If your drinking water source is heavily contaminated with a dangerous toxin, how much is too much to leave behind?
Water Chemistry
Ion exchange resins are vulnerable to fouling. Sediment, chlorine, acidity, and high levels of iron and manganese ions can all ruin resin material.
If a water test shows any of these contaminants in significant amounts, you may need to pretreat your water before it passes through an ion exchanger. But the good news is that prefilters are affordable and easy to install.
Pros of Ion Exchange Filters
Like any water treatment system, ion exchangers have pros and cons.
Whole-House Filtration
Ion exchange filters come in all shapes and sizes, but the majority are whole-house filters. Plumbed into your main water line, they purify the water throughout your home, protecting both your health and your plumbing system.
Undersink and countertop filters are more affordable, but they treat only drinking and cooking water.
Self-Cleaning Resin
Many water filters rely on disposable cartridges to remove contaminants. It’s effective but expensive. Most ion exchange systems are self-cleaning backwash filters that continually regenerate, requiring less hands-on maintenance.
Exceptions include countertop zeolite and blended media filters. Brita pitchers, for example, add small, disposable quantities of ion exchange material with carbon to remove more lead than carbon-only filters.
Cons Of Ion Exchange
Regenerant Effects
All regenerant solutions add some type of ion to your drinking water. Most, like hydrogen ions, are harmless. But a salt-based water softener adds sodium chloride ions which can be a problem for people on very low-sodium diets.

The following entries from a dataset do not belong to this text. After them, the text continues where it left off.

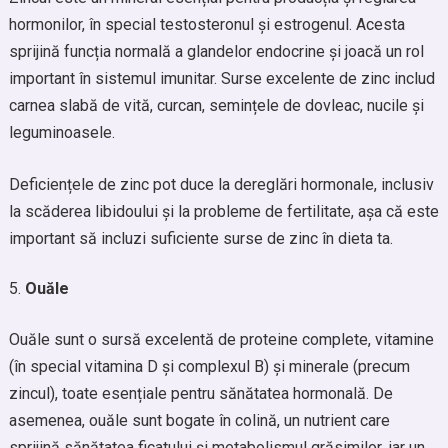
hormonilor, în special testosteronul și estrogenul. Acesta
sprijină funcția normală a glandelor endocrine și joacă un rol
important în sistemul imunitar. Surse excelente de zinc includ
carnea slabă de vită, curcan, semințele de dovleac, nucile și
leguminoasele.
Deficiențele de zinc pot duce la dereglări hormonale, inclusiv
la scăderea libidoului și la probleme de fertilitate, așa că este
important să incluzi suficiente surse de zinc în dieta ta.
Ouăle
Ouăle sunt o sursă excelentă de proteine complete, vitamine
(în special vitamina D și complexul B) și minerale (precum
zincul), toate esențiale pentru sănătatea hormonală. De
asemenea, ouăle sunt bogate în colină, un nutrient care
sprijină sănătatea ficatului și metabolismul grăsimilor, iar un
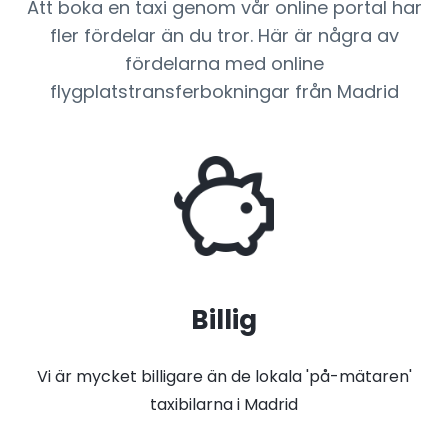
Att boka en taxi genom vår online portal har
fler fördelar än du tror. Här är några av
fördelarna med online
flygplatstransferbokningar från Madrid
Billig
Vi är mycket billigare än de lokala 'på-mätaren'
taxibilarna i Madrid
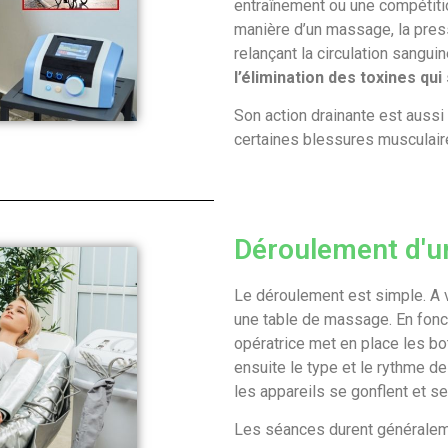
entraînement ou une compétitio
manière d’un massage, la pre
relançant la circulation sangu
l’élimination des toxines qu
Son action drainante est aussi t
certaines blessures musculair
Déroulement d'u
Le déroulement est simple. A v
une table de massage. En foncti
opératrice met en place les bot
ensuite le type et le rythme de
les appareils se gonflent et s
Les séances durent généraleme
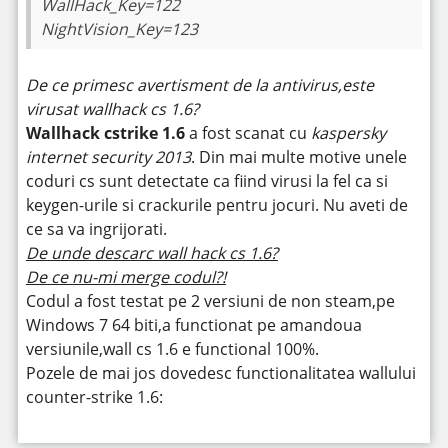
WallHack_Key=122
NightVision_Key=123
De ce primesc avertisment de la antivirus,este
virusat wallhack cs 1.6?
Wallhack cstrike 1.6
a fost scanat cu
kaspersky
internet security 2013
. Din mai multe motive unele
coduri cs sunt detectate ca fiind virusi la fel ca si
keygen-urile si crackurile pentru jocuri. Nu aveti de
ce sa va ingrijorati.
De unde descarc wall hack cs 1.6?
De ce nu-mi merge codul?!
Codul a fost testat pe 2 versiuni de non steam,pe
Windows 7 64 biti,a functionat pe amandoua
versiunile,wall cs 1.6 e functional 100%.
Pozele de mai jos dovedesc functionalitatea wallului
counter-strike 1.6:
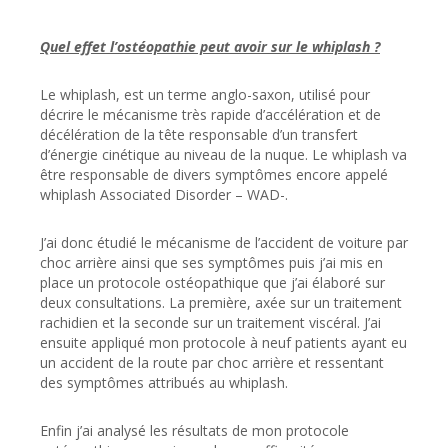
Quel effet l’ostéopathie peut avoir sur le whiplash ?
Le whiplash, est un terme anglo-saxon, utilisé pour
décrire le mécanisme très rapide d’accélération et de
décélération de la tête responsable d’un transfert
d’énergie cinétique au niveau de la nuque. Le whiplash va
être responsable de divers symptômes encore appelé
whiplash Associated Disorder – WAD-.
J’ai donc étudié le mécanisme de l’accident de voiture par
choc arrière ainsi que ses symptômes puis j’ai mis en
place un protocole ostéopathique que j’ai élaboré sur
deux consultations. La première, axée sur un traitement
rachidien et la seconde sur un traitement viscéral. J’ai
ensuite appliqué mon protocole à neuf patients ayant eu
un accident de la route par choc arrière et ressentant
des symptômes attribués au whiplash.
Enfin j’ai analysé les résultats de mon protocole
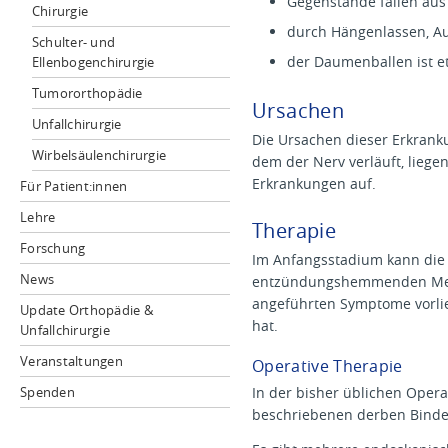
Gegenstände fallen aus 
Chirurgie
durch Hängenlassen, Au
Schulter- und
der Daumenballen ist et
Ellenbogenchirurgie
Tumororthopädie
Ursachen
Unfallchirurgie
Die Ursachen dieser Erkranku
Wirbelsäulenchirurgie
dem der Nerv verläuft, lieg
Erkrankungen auf.
Für Patient:innen
Lehre
Therapie
Forschung
Im Anfangsstadium kann die E
News
entzündungshemmenden Medik
angeführten Symptome vorli
Update Orthopädie &
hat.
Unfallchirurgie
Veranstaltungen
Operative Therapie
In der bisher üblichen Oper
Spenden
beschriebenen derben Binde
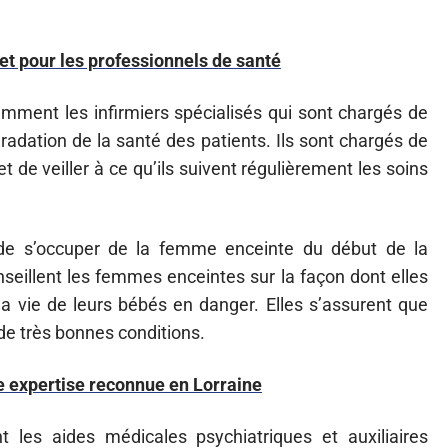
t pour les professionnels de santé
otamment les infirmiers spécialisés qui sont chargés de
gradation de la santé des patients. Ils sont chargés de
 de veiller à ce qu’ils suivent régulièrement les soins
de s’occuper de la femme enceinte du début de la
nseillent les femmes enceintes sur la façon dont elles
a vie de leurs bébés en danger. Elles s’assurent que
de très bonnes conditions.
e expertise reconnue en Lorraine
t les aides médicales psychiatriques et auxiliaires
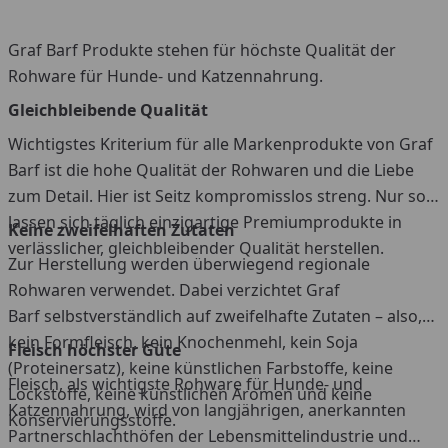
Graf Barf Produkte stehen für höchste Qualität der
Rohware für Hunde- und Katzennahrung.
Gleichbleibende Qualität
Wichtigstes Kriterium für alle Markenprodukte von Graf
Barf ist die hohe Qualität der Rohwaren und die Liebe
zum Detail. Hier ist Seitz kompromisslos streng. Nur so
lassen sich täglich einzigartige Premiumprodukte in
Keine zweifelhaften Zutaten
verlässlicher, gleichbleibender Qualität herstellen.
Zur Herstellung werden überwiegend regionale
Rohwaren verwendet. Dabei verzichtet Graf
Barf selbstverständlich auf zweifelhafte Zutaten – also,
kein Formfleisch, kein Knochenmehl, kein Soja
Fleisch höchster Güte
(Proteinersatz), keine künstlichen Farbstoffe, keine
Fleisch, als wichtigste Rohware für Hunde- und
Lockstoffe, keine künstlichen Aromen und keine
Katzennahrung, wird von langjährigen, anerkannten
Konservierungsstoffe.
Partnerschlachthöfen der Lebensmittelindustrie und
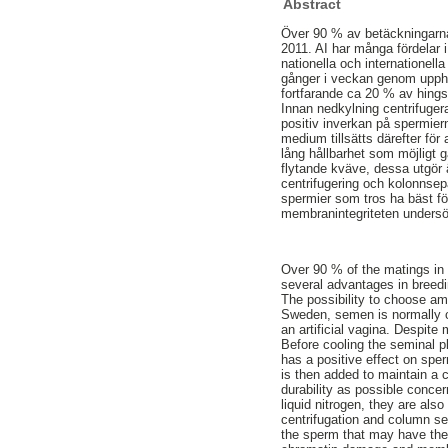
Abstract
Över 90 % av betäckningarna
2011. AI har många fördelar i
nationella och internationell
gånger i veckan genom upphop
fortfarande ca 20 % av hings
Innan nedkylning centrifuger
positiv inverkan på spermier
medium tillsätts därefter för
lång hållbarhet som möjligt g
flytande kväve, dessa utgör ä
centrifugering och kolonnsepa
spermier som tros ha bäst för
membranintegriteten undersök
Over 90 % of the matings in 
several advantages in breedi
The possibility to choose amo
Sweden, semen is normally co
an artificial vagina. Despite
Before cooling the seminal p
has a positive effect on sp
is then added to maintain a 
durability as possible concer
liquid nitrogen, they are als
centrifugation and column s
the sperm that may have the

Ion exchange systems that require chemical regenerants are usually reserved for industrial use because of home safety concerns.
Environmental Impact
Ion exchange systems waste up to 200 gallons of fresh water weekly during regeneration. Laden with contaminants, it’s difficult for public wastewater treatment facilities to repurpose.
Discharge into leach fields migrates into groundwater, affecting ecologically sensitive plant and animal species.

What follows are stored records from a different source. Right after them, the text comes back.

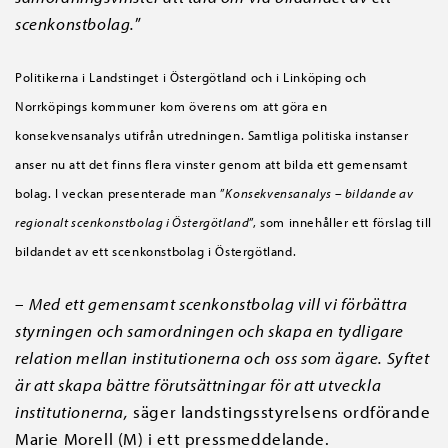
scenkonstbolag.
”
Politikerna i Landstinget i Östergötland och i Linköping och
Norrköpings kommuner kom överens om att göra en
konsekvensanalys utifrån utredningen. Samtliga politiska instanser
anser nu att det finns flera vinster genom att bilda ett gemensamt
bolag. I veckan presenterade man ”
Konsekvensanalys – bildande av
regionalt scenkonstbolag i Östergötland
”, som innehåller ett förslag till
bildandet av ett scenkonstbolag i Östergötland.
–
Med ett gemensamt scenkonstbolag vill vi förbättra
styrningen och samordningen och skapa en tydligare
relation mellan institutionerna och oss som ägare. Syftet
är att skapa bättre förutsättningar för att utveckla
institutionerna,
säger landstingsstyrelsens ordförande
Marie Morell (M) i ett pressmeddelande.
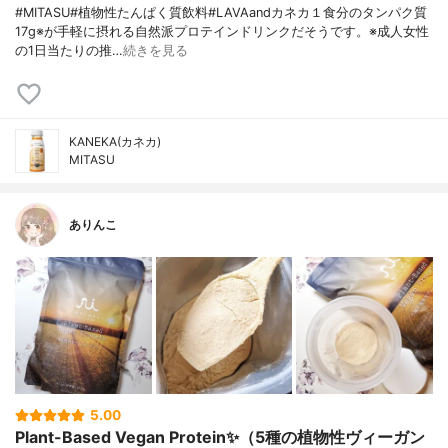
#MITASU#植物性たんぱく質飲料#LAVAandカネカ１食分のタンパク質
17g※が手軽に摂れる自然派プロテインドリンクだそうです。※成人女性
の1日当たりの推…
続きを見る
KANEKA(カネカ)
MITASU
ありんこ
5.00
Plant-Based Vegan Protein✨（5種の植物性ヴィーガン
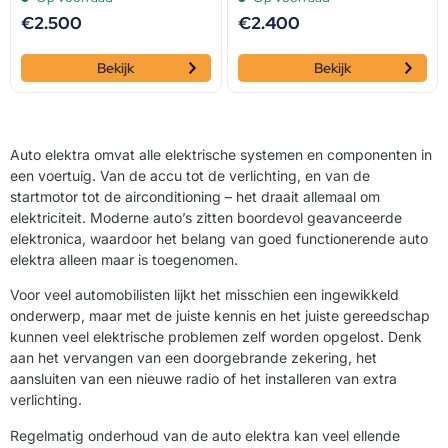
€
2.500
€
2.400
Bekijk
Bekijk
Auto elektra omvat alle elektrische systemen en componenten in
een voertuig. Van de accu tot de verlichting, en van de
startmotor tot de airconditioning – het draait allemaal om
elektriciteit. Moderne auto’s zitten boordevol geavanceerde
elektronica, waardoor het belang van goed functionerende auto
elektra alleen maar is toegenomen.
Voor veel automobilisten lijkt het misschien een ingewikkeld
onderwerp, maar met de juiste kennis en het juiste gereedschap
kunnen veel elektrische problemen zelf worden opgelost. Denk
aan het vervangen van een doorgebrande zekering, het
aansluiten van een nieuwe radio of het installeren van extra
verlichting.
Regelmatig onderhoud van de auto elektra kan veel ellende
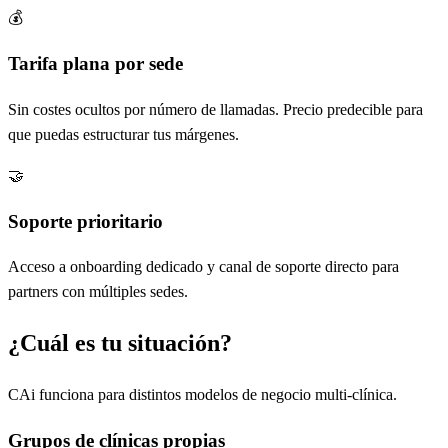
💰
Tarifa plana por sede
Sin costes ocultos por número de llamadas. Precio predecible para
que puedas estructurar tus márgenes.
🤝
Soporte prioritario
Acceso a onboarding dedicado y canal de soporte directo para
partners con múltiples sedes.
¿Cuál es tu situación?
CAi funciona para distintos modelos de negocio multi-clínica.
Grupos de clínicas propias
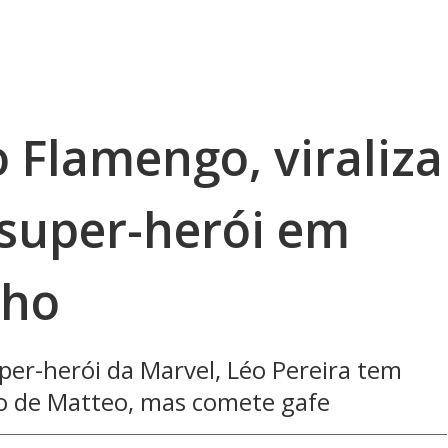
o Flamengo, viraliza
 super-herói em
lho
er-herói da Marvel, Léo Pereira tem
io de Matteo, mas comete gafe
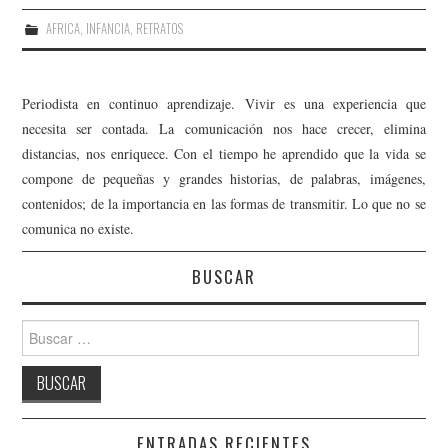
AFRICA
,
INFANCIA
,
RETRATOS
Periodista en continuo aprendizaje. Vivir es una experiencia que
necesita ser contada. La comunicación nos hace crecer, elimina
distancias, nos enriquece. Con el tiempo he aprendido que la vida se
compone de pequeñas y grandes historias, de palabras, imágenes,
contenidos; de la importancia en las formas de transmitir. Lo que no se
comunica no existe.
BUSCAR
Buscar:
ENTRADAS RECIENTES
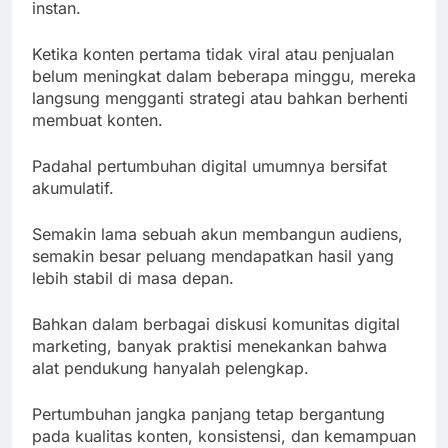
instan.
Ketika konten pertama tidak viral atau penjualan
belum meningkat dalam beberapa minggu, mereka
langsung mengganti strategi atau bahkan berhenti
membuat konten.
Padahal pertumbuhan digital umumnya bersifat
akumulatif.
Semakin lama sebuah akun membangun audiens,
semakin besar peluang mendapatkan hasil yang
lebih stabil di masa depan.
Bahkan dalam berbagai diskusi komunitas digital
marketing, banyak praktisi menekankan bahwa
alat pendukung hanyalah pelengkap.
Pertumbuhan jangka panjang tetap bergantung
pada kualitas konten, konsistensi, dan kemampuan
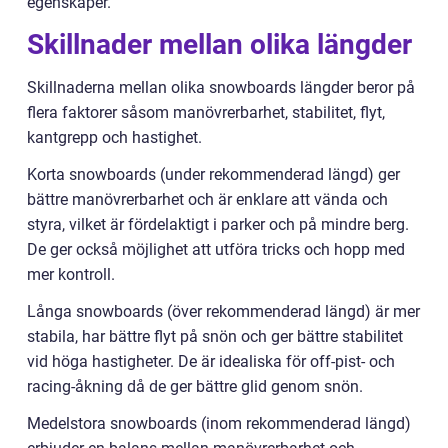
egenskaper.
Skillnader mellan olika längder
Skillnaderna mellan olika snowboards längder beror på
flera faktorer såsom manövrerbarhet, stabilitet, flyt,
kantgrepp och hastighet.
Korta snowboards (under rekommenderad längd) ger
bättre manövrerbarhet och är enklare att vända och
styra, vilket är fördelaktigt i parker och på mindre berg.
De ger också möjlighet att utföra tricks och hopp med
mer kontroll.
Långa snowboards (över rekommenderad längd) är mer
stabila, har bättre flyt på snön och ger bättre stabilitet
vid höga hastigheter. De är idealiska för off-pist- och
racing-åkning då de ger bättre glid genom snön.
Medelstora snowboards (inom rekommenderad längd)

Long-term Cost of Ownership
Whole-house ion exchangers are not cost-prohibitive, but they cost more upfront than other drinking water treatment systems — $1000 or more versus $30-$200 for point-of-entry carbon and reverse osmosis filters.

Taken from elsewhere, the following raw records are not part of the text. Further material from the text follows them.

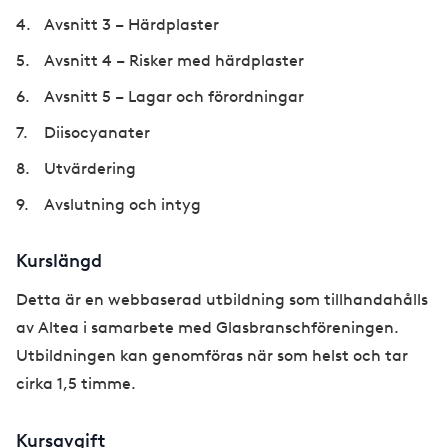
Avsnitt 3 – Härdplaster
Avsnitt 4 – Risker med härdplaster
Avsnitt 5 – Lagar och förordningar
Diisocyanater
Utvärdering
Avslutning och intyg
Kurslängd
Detta är en webbaserad utbildning som tillhandahålls
av Altea i samarbete med Glasbranschföreningen.
Utbildningen kan genomföras när som helst och tar
cirka 1,5 timme.
Kursavgift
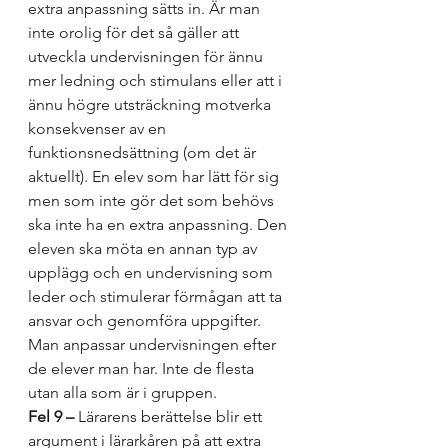
extra anpassning sätts in. Är man 
inte orolig för det så gäller att 
utveckla undervisningen för ännu 
mer ledning och stimulans eller att i 
ännu högre utsträckning motverka 
konsekvenser av en 
funktionsnedsättning (om det är 
aktuellt). En elev som har lätt för sig 
men som inte gör det som behövs 
ska inte ha en extra anpassning. Den 
eleven ska möta en annan typ av 
upplägg och en undervisning som 
leder och stimulerar förmågan att ta 
ansvar och genomföra uppgifter. 
Man anpassar undervisningen efter 
de elever man har. Inte de flesta 
utan alla som är i gruppen. 
Fel 9 –
 Lärarens berättelse blir ett 
argument i lärarkåren på att extra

They also require electricity and increase water and sewer use. If you live in an area where utility rates are high, your power and water bill may increase.
Operational costs, however, are offset by the self-cleaning media — ion exchange filters can last 15 years or more. Properly sizing an ion exchange system helps maintain peak efficiency and lower month-to-month expenses.
Final Thoughts
The ion exchange process has revolutionized water treatment systems for homeowners stuck with challenging contaminants. Consider all the options, but let the science be your guide.